The reason the same artifact can be deployed to both JBoss AS and GlassFish, without any modifications, is because of all the features being used are part of the standard platform. And what a capable platform it has become!

 

This sentence loses nothing if the last sentence is removed, and you will gain more credibility by being understated.

 

Do not rant.

 

On the other hand, don't be scared to use session beans just because you've heard your friends say they're "heavyweight". It's nothing more than superstition to think that something is "heavier" just because it's hosted natively within the Java EE container, instead of by a proprietary bean container or dependency injection framework that runs as an additional layer of obfuscation. And as a general principle, you should be skeptical of folks who use vaguely defined terminology like "heavyweight".

 

This entire paragraph can be removed from the text without losing anything.

Introduce a new word in context, then explain what it means:

 

"You control widgets with sprockets. Sprockets are imaginary things made in
factories."

 

Use lists, tables, variablelists and other visual cues to assist information assimilation.

 

Here as an example of a place where a list eases readability, from the CXF User Guide.

 

Instead of:

CXF supports a variety of web service standards including SOAP, the WS-I Basic Profile, WSDL, WS-Addressing, WS-Policy, WS-ReliableMessaging, WS-Security, WS-SecurityPolicy, WS-SecureConverstation, and WS-Trust (partial).

 

Use:

CXF supports a variety of web service standards including:

- SOAP

- The WS-I Basic Profile

- WSDL

- WS-Addressing

- WS-Policy

- WS-ReliableMessaging

- WS-Security

- WS-SecurityPolicy

- WS-SecureConversation

- WS-Trust (partial).

 

Guided use case examples that increase in complexity are a good way to progressively introduce features.

 

See the JBoss Microcontainer Guide for an example, available here: http://docs.redhat.com/docs/en-US/JBoss_Enterprise_Application_Platform/5/html/JBoss_Microcontainer_User_Guide/index.html

 

Real world examples help the reader relate abstract concepts to the their real-world problem space.

 

They don't have to be as involved as a full scenario as above, but small case studies help more than, "Do this to configure your network." Here is an example of a smaller real world scenario from the Transactions_XTS_Administration_And_Development_Guide for EAP 6:

 

An Evening On the Town
The application [in question] allows a user to plan a social evening. This application is responsible for reserving a table at a restaurant, and reserving tickets to a show. Both activities are paid for using a credit card. In this example, each service represents exposed Web Services provided by different service providers. XTS is used to envelop the interactions between the theater and restaurant services into a single (potentially) long-running business transaction. The business transaction must insure that seats are reserved both at the restaurant and the theater.
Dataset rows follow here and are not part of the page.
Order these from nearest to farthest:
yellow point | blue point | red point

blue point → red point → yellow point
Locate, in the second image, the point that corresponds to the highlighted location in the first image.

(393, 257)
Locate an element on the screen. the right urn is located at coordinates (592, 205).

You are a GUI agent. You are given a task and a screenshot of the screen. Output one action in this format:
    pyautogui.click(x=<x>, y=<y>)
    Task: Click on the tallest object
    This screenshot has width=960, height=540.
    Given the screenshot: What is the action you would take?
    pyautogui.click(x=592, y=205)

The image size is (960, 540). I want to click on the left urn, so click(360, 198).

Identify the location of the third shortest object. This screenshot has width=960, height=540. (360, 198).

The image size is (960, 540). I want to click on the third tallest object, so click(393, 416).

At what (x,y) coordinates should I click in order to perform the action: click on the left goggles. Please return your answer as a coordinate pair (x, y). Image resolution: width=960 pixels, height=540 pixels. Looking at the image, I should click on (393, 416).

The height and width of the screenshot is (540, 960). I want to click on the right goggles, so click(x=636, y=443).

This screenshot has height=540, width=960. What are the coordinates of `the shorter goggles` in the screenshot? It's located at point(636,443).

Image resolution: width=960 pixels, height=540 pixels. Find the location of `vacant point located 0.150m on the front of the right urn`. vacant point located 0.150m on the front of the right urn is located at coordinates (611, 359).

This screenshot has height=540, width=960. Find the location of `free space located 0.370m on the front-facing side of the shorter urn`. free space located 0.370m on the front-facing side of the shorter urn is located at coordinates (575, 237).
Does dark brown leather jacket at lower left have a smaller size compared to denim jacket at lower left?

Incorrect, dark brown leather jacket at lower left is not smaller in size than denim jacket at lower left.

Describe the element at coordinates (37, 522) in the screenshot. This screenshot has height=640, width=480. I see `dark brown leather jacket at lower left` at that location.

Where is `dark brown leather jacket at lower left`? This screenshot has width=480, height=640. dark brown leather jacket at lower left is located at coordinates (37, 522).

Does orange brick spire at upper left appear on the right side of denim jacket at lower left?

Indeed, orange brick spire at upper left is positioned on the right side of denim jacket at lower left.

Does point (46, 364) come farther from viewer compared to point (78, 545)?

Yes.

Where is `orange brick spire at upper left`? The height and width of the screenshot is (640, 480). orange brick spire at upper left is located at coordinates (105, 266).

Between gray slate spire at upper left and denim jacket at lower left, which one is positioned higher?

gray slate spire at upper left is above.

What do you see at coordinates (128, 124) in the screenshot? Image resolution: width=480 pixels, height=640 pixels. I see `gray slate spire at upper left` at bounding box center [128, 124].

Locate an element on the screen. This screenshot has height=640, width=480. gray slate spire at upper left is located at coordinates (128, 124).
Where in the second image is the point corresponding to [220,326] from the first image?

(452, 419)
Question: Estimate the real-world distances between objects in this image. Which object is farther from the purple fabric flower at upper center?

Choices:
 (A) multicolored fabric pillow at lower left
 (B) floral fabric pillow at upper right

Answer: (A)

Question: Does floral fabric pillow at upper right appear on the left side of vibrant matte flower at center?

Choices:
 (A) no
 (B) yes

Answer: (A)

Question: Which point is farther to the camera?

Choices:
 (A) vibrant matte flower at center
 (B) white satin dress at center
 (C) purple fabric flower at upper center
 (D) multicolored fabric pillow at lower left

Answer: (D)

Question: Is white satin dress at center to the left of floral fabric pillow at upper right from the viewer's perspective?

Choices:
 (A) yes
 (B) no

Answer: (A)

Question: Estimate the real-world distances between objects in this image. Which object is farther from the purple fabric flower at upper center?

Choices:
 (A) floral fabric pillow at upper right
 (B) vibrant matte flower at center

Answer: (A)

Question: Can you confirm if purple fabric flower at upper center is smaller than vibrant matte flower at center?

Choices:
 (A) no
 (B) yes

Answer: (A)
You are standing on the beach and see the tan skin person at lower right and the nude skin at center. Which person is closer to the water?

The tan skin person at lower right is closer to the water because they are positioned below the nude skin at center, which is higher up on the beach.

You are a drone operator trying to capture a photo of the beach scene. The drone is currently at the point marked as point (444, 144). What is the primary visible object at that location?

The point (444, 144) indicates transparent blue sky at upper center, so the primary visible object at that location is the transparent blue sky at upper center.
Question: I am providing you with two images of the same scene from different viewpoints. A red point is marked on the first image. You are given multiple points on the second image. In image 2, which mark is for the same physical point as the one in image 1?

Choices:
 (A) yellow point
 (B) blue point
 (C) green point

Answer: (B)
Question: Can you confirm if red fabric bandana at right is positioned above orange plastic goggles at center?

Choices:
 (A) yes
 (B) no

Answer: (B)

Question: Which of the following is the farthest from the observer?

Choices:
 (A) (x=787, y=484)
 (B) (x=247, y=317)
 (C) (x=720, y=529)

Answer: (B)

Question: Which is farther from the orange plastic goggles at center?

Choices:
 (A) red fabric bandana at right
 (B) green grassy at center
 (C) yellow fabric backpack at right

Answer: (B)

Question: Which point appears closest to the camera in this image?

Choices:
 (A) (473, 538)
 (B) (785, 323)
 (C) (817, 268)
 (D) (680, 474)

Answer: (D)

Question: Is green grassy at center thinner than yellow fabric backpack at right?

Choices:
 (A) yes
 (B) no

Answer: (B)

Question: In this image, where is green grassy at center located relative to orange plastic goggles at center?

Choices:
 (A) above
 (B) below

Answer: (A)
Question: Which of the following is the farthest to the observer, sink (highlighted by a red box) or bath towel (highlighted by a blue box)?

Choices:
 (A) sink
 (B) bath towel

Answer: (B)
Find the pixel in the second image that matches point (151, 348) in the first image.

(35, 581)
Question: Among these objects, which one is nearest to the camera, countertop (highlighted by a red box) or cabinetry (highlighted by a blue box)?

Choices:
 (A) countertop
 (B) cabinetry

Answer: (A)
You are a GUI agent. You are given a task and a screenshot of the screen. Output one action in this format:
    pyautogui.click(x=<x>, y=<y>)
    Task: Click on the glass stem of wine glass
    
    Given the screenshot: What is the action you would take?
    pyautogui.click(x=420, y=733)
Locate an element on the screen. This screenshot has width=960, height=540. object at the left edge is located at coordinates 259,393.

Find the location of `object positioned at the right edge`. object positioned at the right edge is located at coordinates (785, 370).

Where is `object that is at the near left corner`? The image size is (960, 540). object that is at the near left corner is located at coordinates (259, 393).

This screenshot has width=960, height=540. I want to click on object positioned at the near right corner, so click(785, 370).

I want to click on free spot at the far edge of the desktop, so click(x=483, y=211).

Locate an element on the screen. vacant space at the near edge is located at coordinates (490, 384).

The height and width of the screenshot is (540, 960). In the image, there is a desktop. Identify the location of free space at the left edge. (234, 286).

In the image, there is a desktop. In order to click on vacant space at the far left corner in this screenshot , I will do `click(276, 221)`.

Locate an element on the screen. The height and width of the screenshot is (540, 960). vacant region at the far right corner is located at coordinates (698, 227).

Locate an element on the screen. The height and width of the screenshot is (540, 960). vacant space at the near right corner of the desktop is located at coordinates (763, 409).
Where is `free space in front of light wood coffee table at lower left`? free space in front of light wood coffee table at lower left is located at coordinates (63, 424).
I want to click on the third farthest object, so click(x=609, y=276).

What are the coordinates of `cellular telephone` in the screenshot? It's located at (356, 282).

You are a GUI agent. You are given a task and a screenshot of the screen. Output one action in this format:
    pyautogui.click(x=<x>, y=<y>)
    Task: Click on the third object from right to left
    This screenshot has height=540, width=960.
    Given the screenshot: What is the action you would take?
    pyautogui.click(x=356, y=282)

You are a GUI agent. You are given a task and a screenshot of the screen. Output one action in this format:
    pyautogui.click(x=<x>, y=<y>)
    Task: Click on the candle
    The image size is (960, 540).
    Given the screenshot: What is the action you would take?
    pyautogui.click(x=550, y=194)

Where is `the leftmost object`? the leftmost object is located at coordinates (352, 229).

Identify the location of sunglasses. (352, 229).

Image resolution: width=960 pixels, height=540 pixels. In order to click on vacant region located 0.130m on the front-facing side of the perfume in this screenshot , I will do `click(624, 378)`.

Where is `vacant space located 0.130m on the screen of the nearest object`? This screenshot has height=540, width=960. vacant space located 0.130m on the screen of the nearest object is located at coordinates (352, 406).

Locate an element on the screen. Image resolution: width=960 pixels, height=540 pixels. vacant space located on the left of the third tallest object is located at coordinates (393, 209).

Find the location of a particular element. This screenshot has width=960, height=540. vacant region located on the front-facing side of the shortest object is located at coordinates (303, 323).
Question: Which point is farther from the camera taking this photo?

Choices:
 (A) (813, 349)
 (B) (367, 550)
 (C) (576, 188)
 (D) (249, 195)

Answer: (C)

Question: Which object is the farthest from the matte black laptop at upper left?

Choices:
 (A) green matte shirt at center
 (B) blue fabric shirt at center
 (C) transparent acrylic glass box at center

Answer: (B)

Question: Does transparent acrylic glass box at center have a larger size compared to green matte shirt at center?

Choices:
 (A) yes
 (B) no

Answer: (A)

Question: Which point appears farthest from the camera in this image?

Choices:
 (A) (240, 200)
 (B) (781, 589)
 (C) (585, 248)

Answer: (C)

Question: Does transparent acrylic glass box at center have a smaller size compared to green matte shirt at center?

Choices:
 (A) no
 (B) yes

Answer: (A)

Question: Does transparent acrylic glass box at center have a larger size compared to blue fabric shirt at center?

If one event fails the user has the ability to decline both events, thus returning both services back to their original state. If both events are successful, the user’s credit card is charged and both seats are booked. As you may expect, the interaction between the services must be controlled in a reliable manner over a period of time. In addition, management must span several third-party services that are remotely deployed. Without the backing of a transaction, an undesirable outcome may occur. For example, the user credit card may be charged, even if one or both of the bookings fail. This example describes the situations where XTS excels at supporting business processes across multiple enterprises. This example is further refined throughout this guide, and appears as a standard demonstrator (including source code) with the XTS distribution.

 

References


Hopefully, most of the references are in your Javadoc, where developers expect to find them.
References for command-line tools should really be in their --help option.
Hopefully, users don't have to look in documentation for reference material at all.
If they do, make it useful and intuitive to navigate. Tables, lists, etc.